You have no solution for this.
Insecure? Uh, excuse my frustration for continually engaging in exchanges with hapless ignoramuses! Perhaps I’m the foolish one for thinking that reason and exposition can change minds. It has done little good thus far, and I’m beginning to think it’s all in vain.
No, of course all examples of central economic control are not comparable to Hitler’s rule. On top of being an autocrat, he was a sociopath with genocidal intentions.

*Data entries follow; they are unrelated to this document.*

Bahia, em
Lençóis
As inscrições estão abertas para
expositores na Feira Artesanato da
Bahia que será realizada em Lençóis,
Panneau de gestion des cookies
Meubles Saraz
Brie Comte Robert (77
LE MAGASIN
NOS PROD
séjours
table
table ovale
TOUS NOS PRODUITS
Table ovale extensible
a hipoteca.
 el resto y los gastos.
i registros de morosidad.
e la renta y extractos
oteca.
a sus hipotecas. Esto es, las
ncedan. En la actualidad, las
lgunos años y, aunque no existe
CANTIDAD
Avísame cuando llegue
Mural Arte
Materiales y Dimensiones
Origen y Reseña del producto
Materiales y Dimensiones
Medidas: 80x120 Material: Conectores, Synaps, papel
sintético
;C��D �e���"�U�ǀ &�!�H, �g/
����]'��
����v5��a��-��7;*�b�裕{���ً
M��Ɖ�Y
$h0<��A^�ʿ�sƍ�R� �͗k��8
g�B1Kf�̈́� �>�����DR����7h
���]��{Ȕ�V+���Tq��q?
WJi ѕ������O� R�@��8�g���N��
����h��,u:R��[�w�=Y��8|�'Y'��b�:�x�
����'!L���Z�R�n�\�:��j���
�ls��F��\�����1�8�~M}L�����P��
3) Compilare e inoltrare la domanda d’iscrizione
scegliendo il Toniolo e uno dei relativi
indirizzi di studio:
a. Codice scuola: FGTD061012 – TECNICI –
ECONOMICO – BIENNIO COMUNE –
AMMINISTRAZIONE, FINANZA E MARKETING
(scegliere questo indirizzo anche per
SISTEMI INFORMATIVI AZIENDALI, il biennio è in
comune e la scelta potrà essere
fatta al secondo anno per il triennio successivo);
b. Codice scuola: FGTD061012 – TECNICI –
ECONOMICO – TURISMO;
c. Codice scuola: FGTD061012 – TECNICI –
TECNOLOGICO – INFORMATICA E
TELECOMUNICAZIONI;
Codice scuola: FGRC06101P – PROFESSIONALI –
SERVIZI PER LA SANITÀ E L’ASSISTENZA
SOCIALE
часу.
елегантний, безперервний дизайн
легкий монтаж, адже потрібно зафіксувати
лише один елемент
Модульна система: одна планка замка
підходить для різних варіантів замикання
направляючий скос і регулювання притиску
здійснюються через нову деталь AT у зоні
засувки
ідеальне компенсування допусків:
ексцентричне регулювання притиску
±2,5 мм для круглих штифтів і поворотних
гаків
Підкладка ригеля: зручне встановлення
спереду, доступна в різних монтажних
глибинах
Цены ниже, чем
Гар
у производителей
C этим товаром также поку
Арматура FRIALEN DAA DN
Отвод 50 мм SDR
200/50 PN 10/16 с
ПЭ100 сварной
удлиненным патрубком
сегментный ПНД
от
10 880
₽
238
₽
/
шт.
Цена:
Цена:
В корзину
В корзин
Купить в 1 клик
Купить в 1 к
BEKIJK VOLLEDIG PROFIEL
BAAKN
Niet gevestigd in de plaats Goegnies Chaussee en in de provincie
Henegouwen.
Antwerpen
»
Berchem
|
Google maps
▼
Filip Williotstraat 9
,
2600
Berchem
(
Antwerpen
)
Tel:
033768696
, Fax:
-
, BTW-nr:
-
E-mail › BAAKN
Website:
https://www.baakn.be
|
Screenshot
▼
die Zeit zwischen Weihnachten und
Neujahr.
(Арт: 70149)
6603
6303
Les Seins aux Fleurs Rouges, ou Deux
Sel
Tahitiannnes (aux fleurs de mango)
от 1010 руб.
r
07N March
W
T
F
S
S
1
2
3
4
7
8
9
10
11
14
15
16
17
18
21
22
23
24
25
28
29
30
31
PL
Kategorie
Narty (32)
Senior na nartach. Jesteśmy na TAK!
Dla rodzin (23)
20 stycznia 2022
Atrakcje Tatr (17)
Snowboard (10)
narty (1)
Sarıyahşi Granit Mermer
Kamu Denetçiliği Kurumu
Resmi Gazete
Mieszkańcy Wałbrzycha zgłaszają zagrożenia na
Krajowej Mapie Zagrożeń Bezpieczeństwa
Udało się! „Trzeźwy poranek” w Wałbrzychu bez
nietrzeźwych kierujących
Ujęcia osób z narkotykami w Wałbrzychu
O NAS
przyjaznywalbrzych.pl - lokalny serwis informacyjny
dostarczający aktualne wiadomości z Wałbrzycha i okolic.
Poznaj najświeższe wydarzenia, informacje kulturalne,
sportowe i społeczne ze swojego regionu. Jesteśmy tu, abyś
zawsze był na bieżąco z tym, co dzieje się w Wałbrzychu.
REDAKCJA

As for the successes of Fascism, if you consider huge monuments and armies of hundreds of thousands the outcome of successful economic policy, I suppose I can’t argue this point. On the other hand, if you consider general welfare (in the sense of comfortable living) of the population the goal of economy, I think you’ll find that the citizens under Fascism and Socialism back in the 20s and 30s were quite poor, repressed, and merely viewed as cogs in the grand State economic/war machine.
Greenspan was a friend of Rand, and? He repudiated her teaching when he took office. I’m no Randian, but she was clearly correct in her strong opinions regarding laissez-faire and communism.